Violenta.—All’s Well That Ends Well, Shakespeare. A character in the play who enters upon the scene only once, and then she neither speaks nor is spoken to. The name has been used to designate any young lady nonentity; one who contributes nothing to the amusement or conversation of a party.
Virgilia (ver-jil´i-ä).—In Shakespeare’s Coriolanus, was the wife of Coriolanus, and Volumnia his mother; but historically Volumnia was his wife and Veturia his mother.
Virginia (ver-jin´i-ä).—A young Roman plebeian of great beauty, decoyed by Appius Claudius, one of the decemvirs, and claimed as his slave. Her father, Virginius, being told of it, hastened to the forum, and arrived at the moment when Virginia was about to be delivered up to Appius. He seized a butcher’s knife, stabbed his daughter to the heart, rushed from the forum, and raised a revolt. This has been the subject of a host of tragedies. It is one of Lord Macauley’s lays (1842), supposed to be sung in the forum on the day when Sextus and Licinius were elected tribunes for the fifth time.

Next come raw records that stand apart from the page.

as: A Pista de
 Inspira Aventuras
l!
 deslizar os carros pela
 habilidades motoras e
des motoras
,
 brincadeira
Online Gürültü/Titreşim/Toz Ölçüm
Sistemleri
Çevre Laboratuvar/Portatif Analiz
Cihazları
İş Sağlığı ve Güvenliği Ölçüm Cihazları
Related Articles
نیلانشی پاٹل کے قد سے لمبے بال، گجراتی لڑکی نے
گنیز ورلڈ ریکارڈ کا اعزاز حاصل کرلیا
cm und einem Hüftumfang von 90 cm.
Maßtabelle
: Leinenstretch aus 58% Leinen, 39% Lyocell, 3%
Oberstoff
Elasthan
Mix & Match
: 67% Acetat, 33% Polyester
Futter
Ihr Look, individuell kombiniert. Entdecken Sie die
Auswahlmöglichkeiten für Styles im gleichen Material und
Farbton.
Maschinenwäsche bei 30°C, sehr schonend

Vivian (viv´i-an), or Viviane, or Vivien.—In the Arthurian cycle of romance, an enchantress, the mistress of Merlin. She brought up Lancelot in her palace, which was situated in the midst of a magical lake; hence her name “the Lady of the Lake.”

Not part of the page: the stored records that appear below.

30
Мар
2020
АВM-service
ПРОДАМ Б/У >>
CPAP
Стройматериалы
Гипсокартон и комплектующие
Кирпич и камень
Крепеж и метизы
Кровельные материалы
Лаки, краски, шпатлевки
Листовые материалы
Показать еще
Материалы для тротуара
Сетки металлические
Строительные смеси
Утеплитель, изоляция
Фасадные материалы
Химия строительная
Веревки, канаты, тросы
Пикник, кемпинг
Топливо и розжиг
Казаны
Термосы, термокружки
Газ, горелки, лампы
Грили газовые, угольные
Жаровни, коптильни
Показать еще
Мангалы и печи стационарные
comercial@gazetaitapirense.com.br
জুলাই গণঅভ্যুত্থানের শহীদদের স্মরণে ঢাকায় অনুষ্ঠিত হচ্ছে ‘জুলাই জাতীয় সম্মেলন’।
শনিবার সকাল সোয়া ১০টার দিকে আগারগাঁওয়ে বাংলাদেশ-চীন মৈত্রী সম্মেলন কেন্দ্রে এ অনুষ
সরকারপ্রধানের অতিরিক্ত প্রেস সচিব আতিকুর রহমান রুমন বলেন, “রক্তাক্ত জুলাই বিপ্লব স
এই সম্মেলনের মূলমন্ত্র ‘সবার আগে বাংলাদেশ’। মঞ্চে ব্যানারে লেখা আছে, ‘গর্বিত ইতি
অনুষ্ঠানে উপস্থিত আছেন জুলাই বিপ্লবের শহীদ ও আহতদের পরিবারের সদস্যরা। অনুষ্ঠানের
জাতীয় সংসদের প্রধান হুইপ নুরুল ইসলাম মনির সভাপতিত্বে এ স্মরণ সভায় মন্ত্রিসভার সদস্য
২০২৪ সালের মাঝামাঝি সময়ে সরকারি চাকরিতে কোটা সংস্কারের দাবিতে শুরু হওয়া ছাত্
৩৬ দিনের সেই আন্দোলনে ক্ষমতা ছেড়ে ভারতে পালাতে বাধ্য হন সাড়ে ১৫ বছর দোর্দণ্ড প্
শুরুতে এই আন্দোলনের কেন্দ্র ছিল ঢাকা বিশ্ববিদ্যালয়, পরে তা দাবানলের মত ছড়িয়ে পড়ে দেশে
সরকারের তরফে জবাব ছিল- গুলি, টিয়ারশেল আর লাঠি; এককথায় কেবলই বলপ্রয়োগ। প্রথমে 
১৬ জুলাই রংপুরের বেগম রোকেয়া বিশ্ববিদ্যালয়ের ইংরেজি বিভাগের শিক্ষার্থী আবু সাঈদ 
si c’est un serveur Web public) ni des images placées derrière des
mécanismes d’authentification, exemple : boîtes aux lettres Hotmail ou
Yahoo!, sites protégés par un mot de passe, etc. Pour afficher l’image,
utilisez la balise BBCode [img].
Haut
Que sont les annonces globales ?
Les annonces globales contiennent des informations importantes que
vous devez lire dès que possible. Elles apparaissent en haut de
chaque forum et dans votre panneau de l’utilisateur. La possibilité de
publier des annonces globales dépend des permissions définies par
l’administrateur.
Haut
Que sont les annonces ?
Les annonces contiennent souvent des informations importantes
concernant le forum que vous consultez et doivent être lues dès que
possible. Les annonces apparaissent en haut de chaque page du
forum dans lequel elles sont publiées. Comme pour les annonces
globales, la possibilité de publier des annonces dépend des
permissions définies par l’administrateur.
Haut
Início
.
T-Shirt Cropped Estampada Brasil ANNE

Volpone (vol-pō´ne), or the Fox.—A comedy by Ben Jonson, written in 1605. Hazlitt calls it his best play; prolix and improbable, but intense and powerful. It seems formed on the model of Plautus in unity of plot and interest. The principal character is represented as a wealthy sensualist, who tests the character of his friends and kinsmen by a variety of strategems, obtains from them a large addition to his riches by the success of his impostures, and finally falls under the vengeance of the law. “Volpone,” says Campbell, “is not, like the common misers of comedy, a mere money-loving dotard, a hard, shriveled old mummy, with no other spice than his avarice to preserve him—he is a happy villain, a jolly misanthrope, a little god in his own selfishness; and Mosca is his priest and prophet. Vigorous and healthy, though past the prime of life, he hugs himself in his harsh humor, his successful knavery and imposture, his sensuality and his wealth, with an unhallowed relish of selfish existence.”
W
Wallenstein (väl´len-stīn).—A trilogy by Schiller, comprising Wallenstein’s Lager, Die Piccolomini, and Wallenstein’s Tod. Schiller conceives his hero in these dramas as the type of the practical realist, serious, solitary, and reserved.

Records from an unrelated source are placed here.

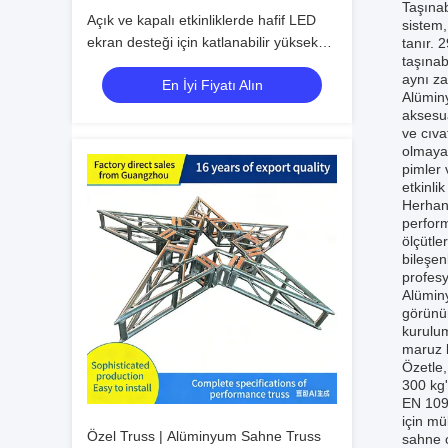
Taşınab
Açık ve kapalı etkinliklerde hafif LED
sistem,
ekran desteği için katlanabilir yüksek
tanır. 
taşınab
dayanıklı alüminyum alaşımlı sahne
aynı za
En İyi Fiyatı Alın
ekranı trasi
Alüminy
aksesua
ve cıva
olmayan
pimler 
etkinli
Herhang
perform
ölçütl
bileşen
profesy
Alümin
görünüm
kurulum
maruz 
Özetle,
300 kg'
EN 1090
için mü
Özel Truss | Alüminyum Sahne Truss
sahne o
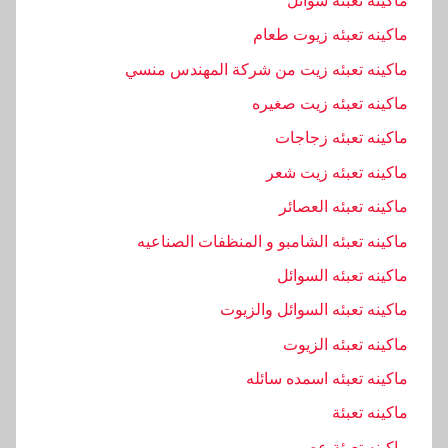
ماكينه تعبئه سوائل
,
ا
ماكينه تعبئه زيوت طعام
م
ماكينه تعبئه زيت من شركة المهندس منسي
,
ماكينه تعبئه زيت صغيره
ب
ا
ماكينه تعبئه زجاجات
ك
ماكينه تعبئه زيت شعر
,
ماكينه تعبئه العصائر
ت
ماكينه تعبئه الشامبو و المنظفات الصناعيه
و
,
ماكينه تعبئه السوائل
ج
ماكينه تعبئه السوائل والزيوت
م
ماكينه تعبئه الزيوت
ي
ع
ماكينه تعبئه اسمده سائله
,
ماكينه تعبئة
س
ماكينه تعبئة عصير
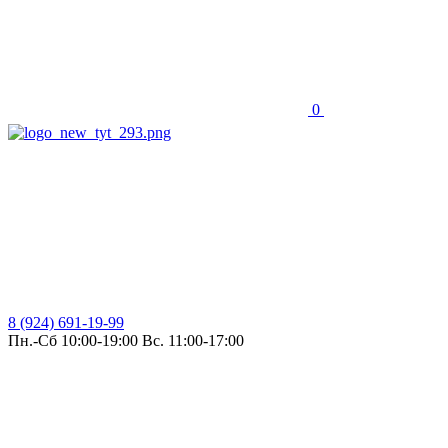
0
8 (924) 691-19-99
Пн.-Сб 10:00-19:00 Вс. 11:00-17:00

Wandering Jew, The—(F. Le Juif Errant).—A novel by Eugene Sue. The chief character is an imaginary person in a legend connected with the history of Christ’s passion. As the Savior was on the way to the place of execution, overcome with the weight of the cross, he wished to rest on a stone before the house of a Jew, who drove him away with curses. Driven by fear and remorse, he has since wandered, according to the command of the Lord, from place to place, and has never yet been able to find a grave.